3. Enroll in auto-debit
Enroll in auto-debit, where your student loan servicer automatically deducts your payment from your bank account each month — and you’re not only less likely to be late with a payment (providing you have sufficient funds in your account), but you’ll also be rewarded with an interest rate reduction, typically a quarter of a percentage point, or 0.25 percent. Is this a big deal? It can be, particularly if the lender doesn’t use the interest rate reduction to reduce the monthly payment and instead allows more of the monthly payment to be applied to the principal balance of the loan.

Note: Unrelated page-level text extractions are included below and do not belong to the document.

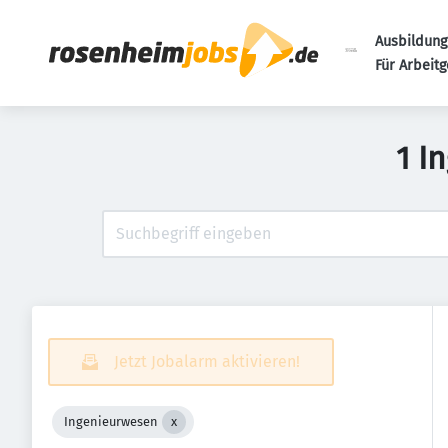
Ausbildung
Für Arbeit
1 I
Jetzt Jobalarm aktivieren!
Ingenieurwesen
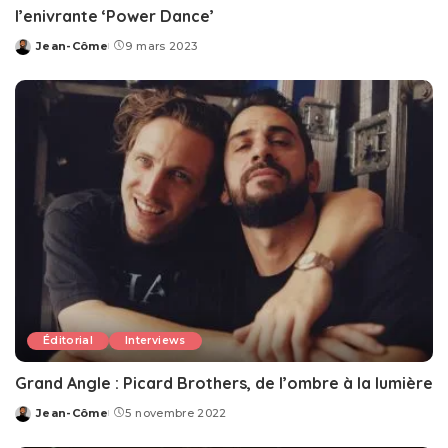
l’enivrante ‘Power Dance’
Jean-Côme
9 mars 2023
Posted
by
Éditorial
Interviews
Grand Angle : Picard Brothers, de l’ombre à la lumière
Jean-Côme
5 novembre 2022
Posted
by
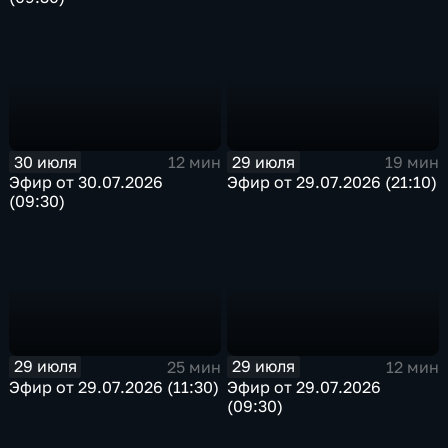
30 июля
29 июля
12 мин
19 мин
Эфир от 30.07.2026
Эфир от 29.07.2026 (21:10)
(09:30)
29 июля
29 июля
25 мин
12 мин
Эфир от 29.07.2026 (11:30)
Эфир от 29.07.2026
(09:30)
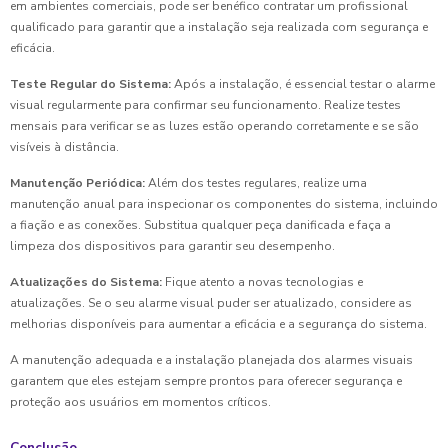
em ambientes comerciais, pode ser benéfico contratar um profissional
qualificado para garantir que a instalação seja realizada com segurança e
eficácia.
Teste Regular do Sistema:
Após a instalação, é essencial testar o alarme
visual regularmente para confirmar seu funcionamento. Realize testes
mensais para verificar se as luzes estão operando corretamente e se são
visíveis à distância.
Manutenção Periódica:
Além dos testes regulares, realize uma
manutenção anual para inspecionar os componentes do sistema, incluindo
a fiação e as conexões. Substitua qualquer peça danificada e faça a
limpeza dos dispositivos para garantir seu desempenho.
Atualizações do Sistema:
Fique atento a novas tecnologias e
atualizações. Se o seu alarme visual puder ser atualizado, considere as
melhorias disponíveis para aumentar a eficácia e a segurança do sistema.
A manutenção adequada e a instalação planejada dos alarmes visuais
garantem que eles estejam sempre prontos para oferecer segurança e
proteção aos usuários em momentos críticos.
Conclusão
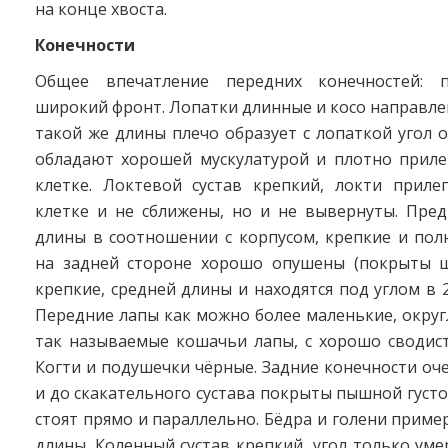
на конце хвоста.
Конечности
Общее впечатление передних конечностей: п
широкий фронт. Лопатки длинные и косо направле
такой же длины плечо образует с лопаткой угол о
обладают хорошей мускулатурой и плотно приле
клетке. Локтевой сустав крепкий, локти приле
клетке и не сближены, но и не вывернуты. Пред
длины в соотношении с корпусом, крепкие и пол
на задней стороне хорошо опушены (покрыты ш
крепкие, средней длины и находятся под углом в 2
Передние лапы как можно более маленькие, округ
так называемые кошачьи лапы, с хорошо сводис
Когти и подушечки чёрные. Задние конечности оч
и до скакательного сустава покрыты пышной густ
стоят прямо и параллельно. Бёдра и голени прим
длины. Коленный сустав крепкий, угол только ум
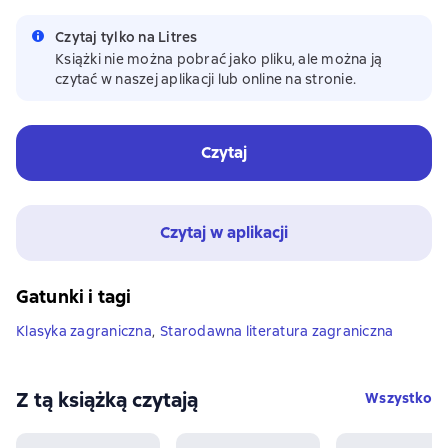
Czytaj tylko na Litres
Książki nie można pobrać jako pliku, ale można ją
czytać w naszej aplikacji lub online na stronie.
Czytaj
Czytaj w aplikacji
Gatunki i tagi
Klasyka zagraniczna
,
Starodawna literatura zagraniczna
Z tą książką czytają
Wszystko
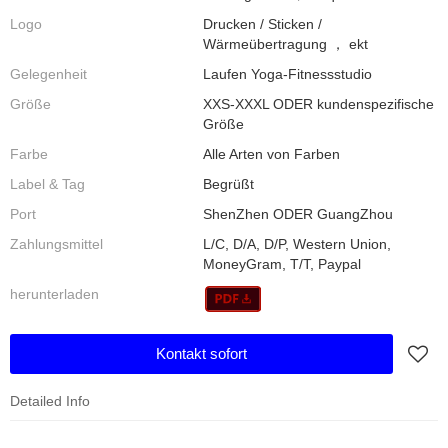
Logo
Drucken / Sticken /
Wärmeübertragung ， ekt
Gelegenheit
Laufen Yoga-Fitnessstudio
Größe
XXS-XXXL ODER kundenspezifische
Größe
Farbe
Alle Arten von Farben
Label & Tag
Begrüßt
Port
ShenZhen ODER GuangZhou
Zahlungsmittel
L/C, D/A, D/P, Western Union,
MoneyGram, T/T, Paypal
herunterladen
Kontakt sofort
Detailed Info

“This leads to a quicker repayment of the loan and can eliminate the last few payments, potentially saving the borrower hundreds of dollars in interest over the life of the loan,” said Kantrowitz. For example, a 0.25 percent interest rate reduction might eliminate the last two payments on a 10-year term and the last 10 payments on a 20-year term.

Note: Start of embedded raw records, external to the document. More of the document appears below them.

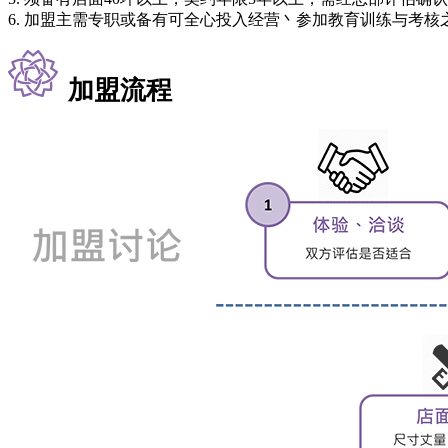
6. 加盟主需专职或备有可全心投入经营丶参加教育训练与考核
加盟流程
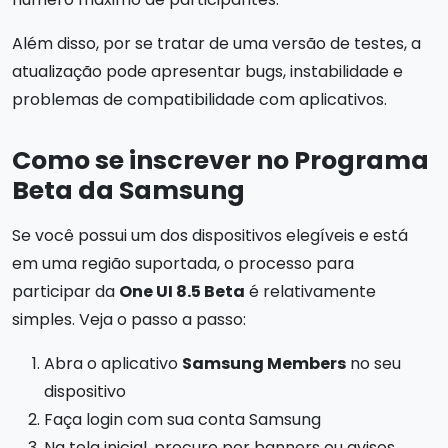
Além disso, por se tratar de uma versão de testes, a
atualização pode apresentar bugs, instabilidade e
problemas de compatibilidade com aplicativos.
Como se inscrever no Programa
Beta da Samsung
Se você possui um dos dispositivos elegíveis e está
em uma região suportada, o processo para
participar da
One UI 8.5 Beta
é relativamente
simples. Veja o passo a passo:
Abra o aplicativo
Samsung Members
no seu
dispositivo
Faça login com sua conta Samsung
Na tela inicial, procure por banners ou avisos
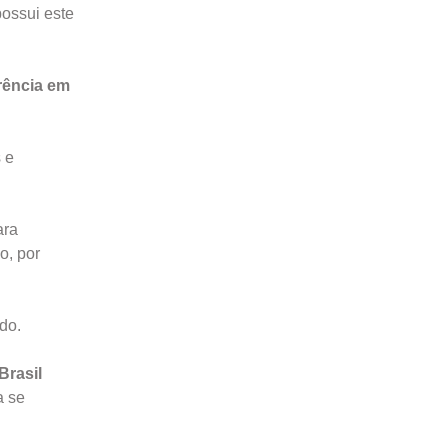
possui este
rência em
 e
ra
o, por
do.
Brasil
a se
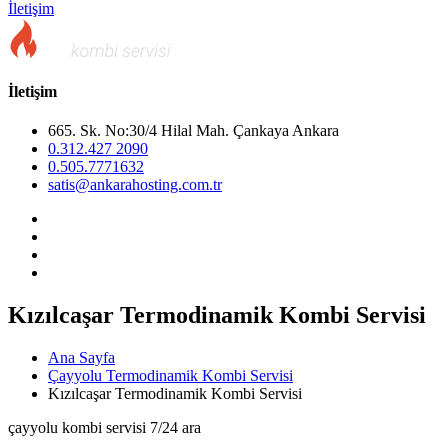
İletişim
İletişim
665. Sk. No:30/4 Hilal Mah. Çankaya Ankara
0.312.427 2090
0.505.7771632
satis@ankarahosting.com.tr
Kızılcaşar Termodinamik Kombi Servisi
Ana Sayfa
Çayyolu Termodinamik Kombi Servisi
Kızılcaşar Termodinamik Kombi Servisi
çayyolu kombi servisi 7/24 ara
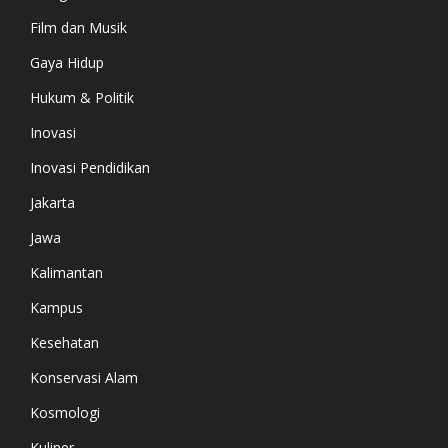
Film dan Musik
Gaya Hidup
Hukum & Politik
Inovasi
Inovasi Pendidikan
Jakarta
Jawa
Kalimantan
Kampus
Kesehatan
Konservasi Alam
Kosmologi
Kuliner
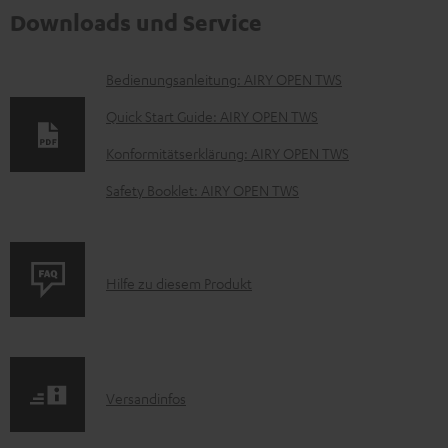
Downloads und Service
D
Bedienungsanleitung: AIRY OPEN TWS
o
Quick Start Guide: AIRY OPEN TWS
k
Konformitätserklärung: AIRY OPEN TWS
u
Safety Booklet: AIRY OPEN TWS
m
e
n
P
Hilfe zu diesem Produkt
t
r
e
o
z
d
u
I
Versandinfos
u
m
n
k
H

4. Deduct your student loan interest
What’s the one silver lining of having student loan debt? The interest is tax deductible — even if you don’t itemize your deductions. Yes, there is an income limit to this deduction, but if you make less than $80,000 a year or $170,000 if you’re married and filing jointly, you can claim the full deduction of $2,500.
This will save you $625 annually, assuming you fall into the 24 percent federal income tax bracket, said tax expert, Bob Meighan, vice president of TurboTax, in an interview. “You can claim this deduction as long as the loan is in your name (or your spouse's if filing jointly) even if somebody else paid the interest — regardless of who that is.”
5. Get help from your employer
As employers look to attract and retain top talent, more and more companies are either exploring or offering one of the hottest things in benefits right now: student loan repayment assistance programs.
Consider this: if an employer offered an employee $10,000 in assistance (which is within the ballpark of the current industry standard), spread out in monthly payments throughout five years, the employee could shave three years off the time it takes to pay off the student loans, and save roughly $4,100 in interest. This example assumes the borrower has approximately $30,000 in student loan debt (which is about today’s average balance) and is paying the loan off on a 10-year standard repayment plan.
Yes, this student loan help is treated as taxable income for workers, but despite the caveat, it’s still “a meaningful perk for someone with a bachelor’s degree,” said senior data analyst, Victoria Simons, who crunched the numbers for NerdWallet.com, a personal finance site, in an interview.
So, what if your employer doesn’t currently offer such a plan? “They may be willing to include repayment as part of your benefits package even if they don’t officially offer it. It never hurts to ask,” said Gobel, “especially if the company is trying to woo you.”